**TO DO**
1: In the text on Wilding regional stamps, when were the Guernsey and Jersey stamps withdrawn?
2: Rewrite the text on Wilding regional stamps between "Regional issues (also" and "national Wilding issues.", inclusive, replacing "Welsh dragon" with "Welsh leek".
3: Pick up the text on Wilding stamps and their demonetization from where it stops.

**TEXT SHOWN**
________________
Regional issues (also known as Country Definitives), for Northern Ireland, Scotland, Wales, Guernsey, Jersey and the Isle of Man, were first introduced in 1958. Whilst the Wilding head was common to all stamps the frames differed in that they incorporated regional symbols such as the Scottish thistle or the Welsh dragon. The stamps remained in use longer than the national Wildings. The Guernsey and Jersey stamps were withdrawn in 1969 when these islands became postally independent; the others at decimalisation. Due to this extended life later issues had no watermark – mirroring the Machins. Otherwise technical details are as for the national Wilding issues.

== Demonetizing ==
After the 1971 introduction of decimal currency, all postage stamps with pre-decimalization values were demonetized effective 1 March 1972. This included all the issues showing the Wilding design, except that £1 stamps of the 1952 high value series remained valid.
________________
**DATA RECORDS**
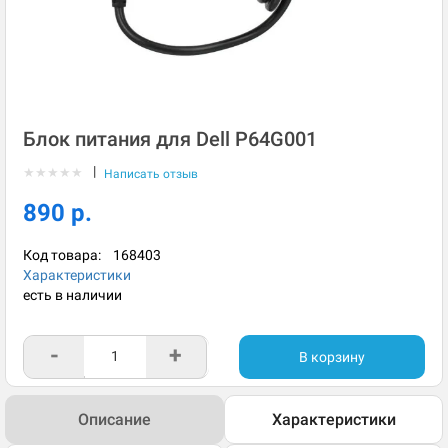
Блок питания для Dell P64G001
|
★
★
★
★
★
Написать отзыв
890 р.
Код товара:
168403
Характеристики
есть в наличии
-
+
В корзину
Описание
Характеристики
________________
**OUTPUTS IN ORDER**
1: In 1969, when those islands became postally independent.

2:
Regional issues (also known as Country Definitives), for Northern Ireland, Scotland, Wales, Guernsey, Jersey and the Isle of Man, were first introduced in 1958. Whilst the Wilding head was common to all stamps the frames differed in that they incorporated regional symbols such as the Scottish thistle or the Welsh leek. The stamps remained in use longer than the national Wildings. The Guernsey and Jersey stamps were withdrawn in 1969 when these islands became postally independent; the others at decimalisation. Due to this extended life later issues had no watermark – mirroring the Machins. Otherwise technical details are as for the national Wilding issues.

3:
== Other uses ==
In addition to their use in the United Kingdom both low and high values were overprinted for use in North Africa (Morocco Agencies, Tangier) and the Middle East (Bahrain, Kuwait, Muscat, Qatar).

== Commemoration ==
In 1998, a commemorative booklet was produced by the British Post Office containing new Wilding stamps in decimal currency, and in 2002 and 2003 miniature sheets were issued each containing stamps in the Wilding style. The commemorative miniature sheet of definitives issued by the Royal Mail for the 2012 Diamond Jubilee of Elizabeth II included one stamp with photography by Dorothy Wilding based on the 1952 design by Edmund Dulac.